If the admins won't take the necessary actions, forum will die a slow death.


----------



## asingh (Oct 26, 2011)

coolpcguy said:


> Unfortunately that matter is out of my hands



Start 10x moderation. Spam is a pain for forums.


----------



## dashing.sujay (Oct 26, 2011)

^^10x moderation?


----------



## coolpcguy (Oct 26, 2011)

asingh said:


> Start 10x moderation. Spam is a pain for forums.



oh we're pretty quick & swift with the moderation, esp when it comes to spam. It's irritating, that's about it


----------



## asingh (Oct 26, 2011)

dashing.sujay said:


> ^^10x moderation?



First 10 posts have to be approved/moderated.
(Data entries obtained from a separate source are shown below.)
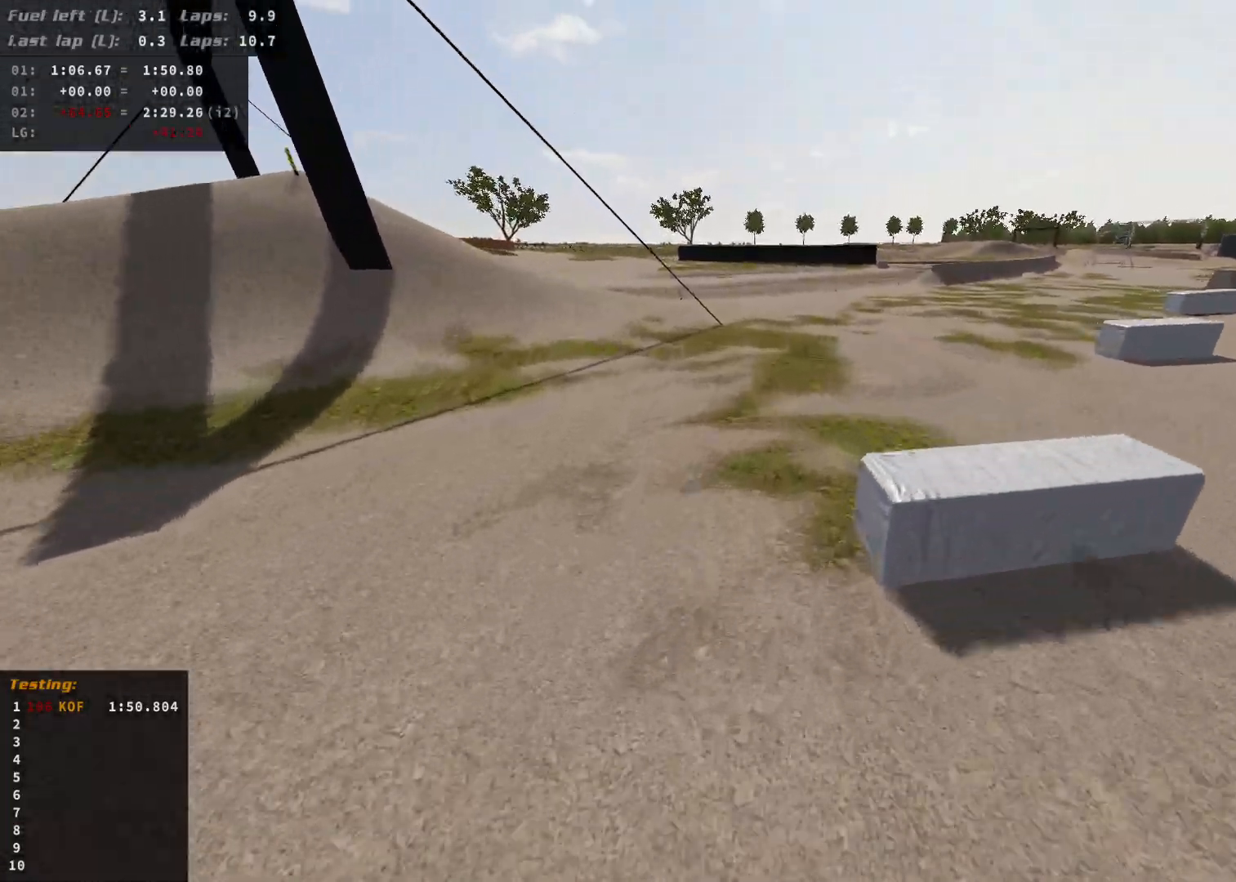
{"buttons": ["L2"], "left_stick": "right", "right_stick": "center", "events": [[467, "left_stick", "right"]]}
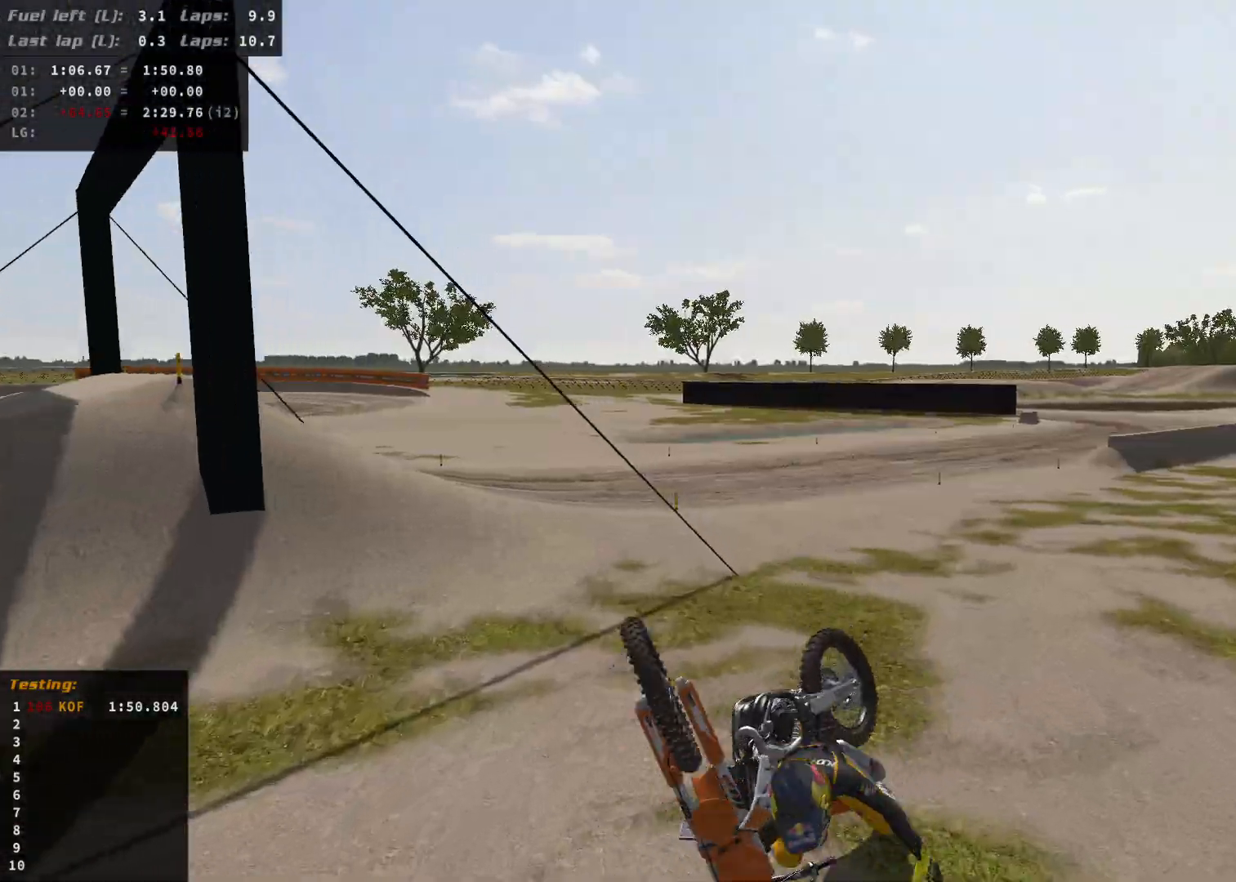
{"buttons": ["L2", "START"], "left_stick": "center", "right_stick": "center", "events": [[50, "left_stick", "center"], [317, "START", "down"]]}
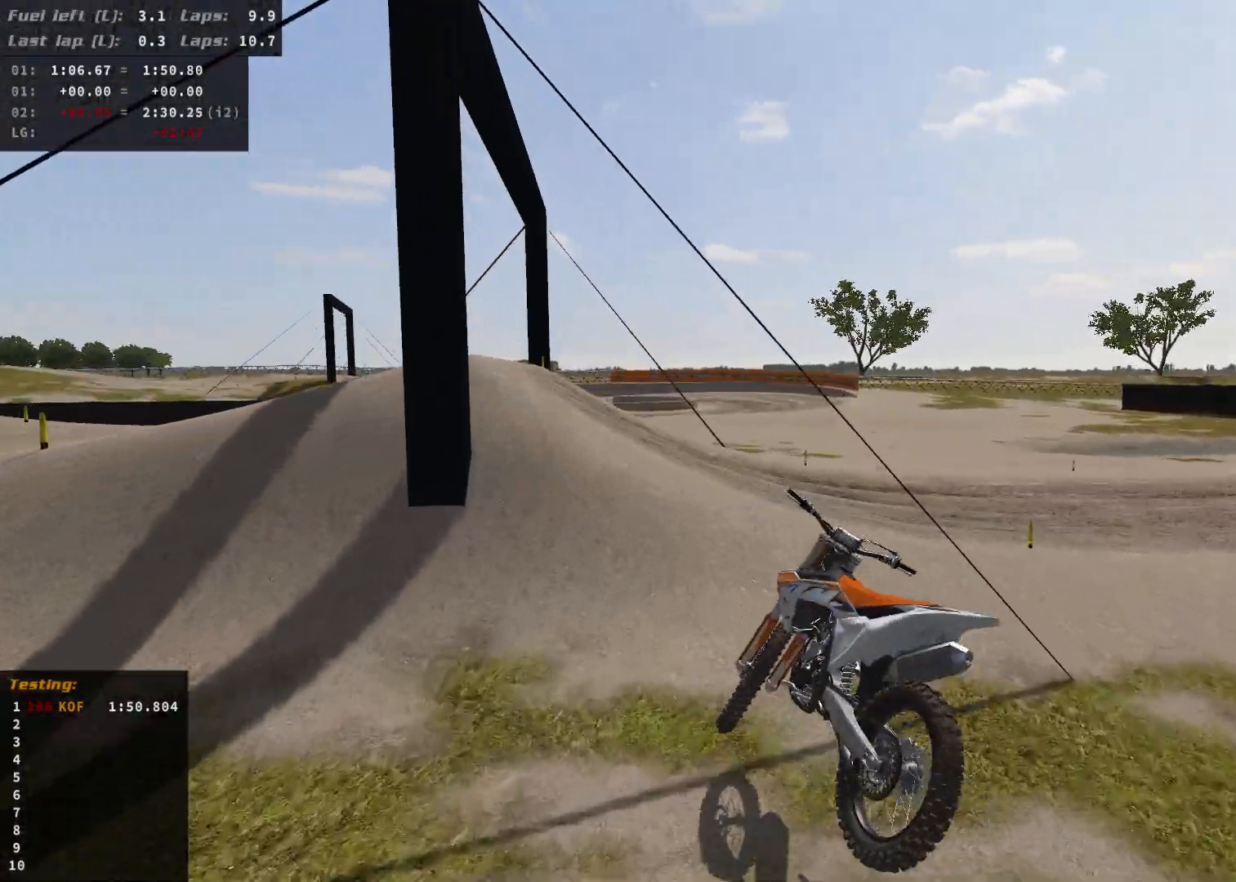
{"buttons": ["L2"], "left_stick": "center", "right_stick": "center", "events": [[50, "START", "up"], [183, "SELECT", "down"], [317, "SELECT", "up"]]}
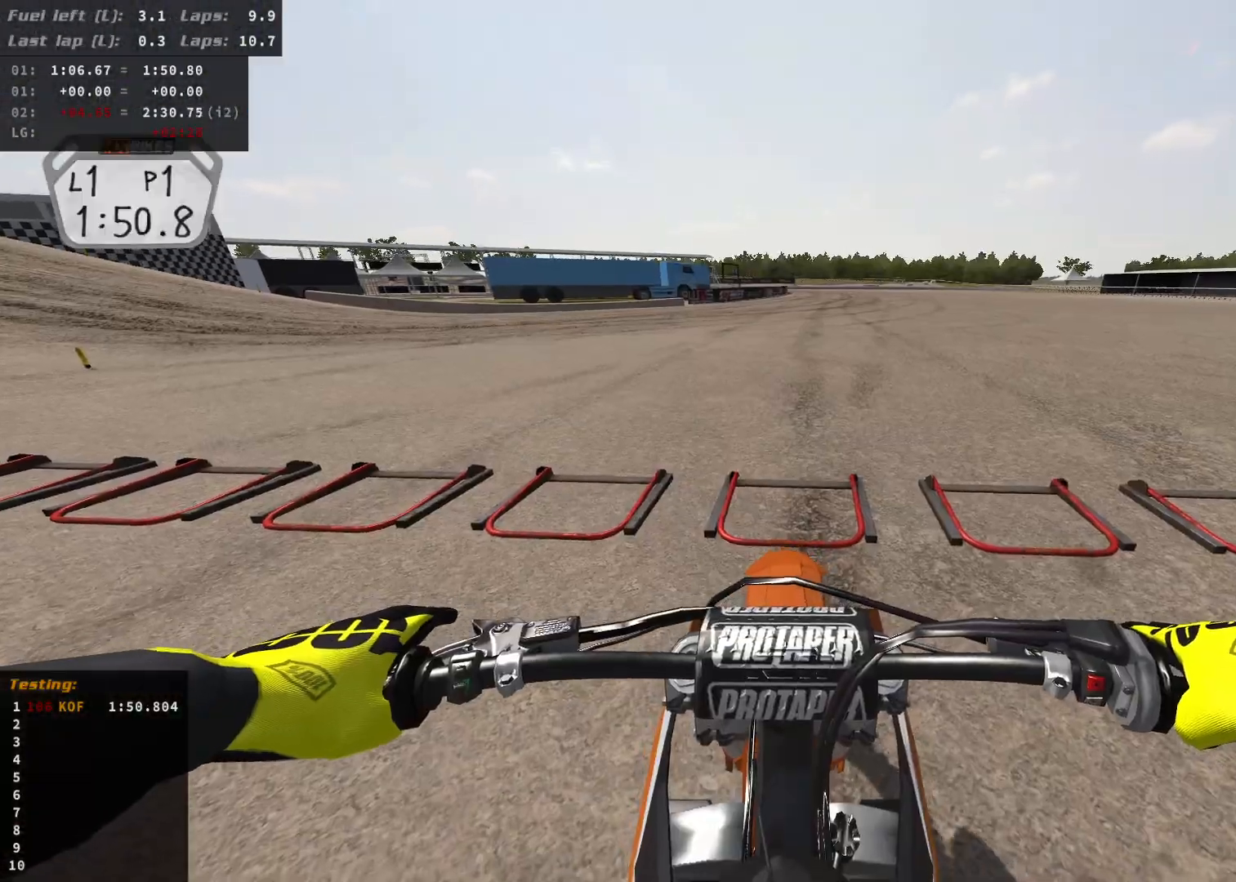
{"buttons": ["R2"], "left_stick": "center", "right_stick": "center", "events": [[50, "L2", "up"], [117, "B", "down"], [217, "B", "up"], [233, "R2", "down"], [233, "left_stick", "down"], [400, "R2", "up"], [467, "left_stick", "center"], [500, "R2", "down"]]}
You trap the spammers really quick like this. Also ideally image linking should also be not permitted for first 10 posts.

QBQ = Quality before Quantity.


----------



## ico (Oct 26, 2011)

dashing.sujay said:


> Also personally, i like opera, but dont use becoz the cursor doesn't changes to hand when taken over a link   (may be its a stupid reason, but isse mujhe _feel_ nahi aati browsing karne mein  )


Seems like I missed reading this earlier. What you have written is not true at all.  It changes to hand.


----------



## sygeek (Oct 26, 2011)

coolpcguy said:


> oh we're pretty quick & swift with the moderation, esp when it comes to spam. It's irritating, that's about it


This sure will stop more than spam.


----------



## Skud (Oct 26, 2011)

Sure. LOL...


----------



## coolpcguy (Oct 26, 2011)

sygeek said:


> This sure will stop more than spam.



heh. Thanks for that.


----------



## dashing.sujay (Oct 26, 2011)

ico said:


> Seems like I missed reading this earlier. What you have written is not true at all.  It changes to hand.



Earlier it didn't showed! BTW I haven't used Opera from ages, so can't say of now. IIRC I used ver 10 last time, some 6 months ago. Anyways thnx for updating  May be its time to switch to opera now


----------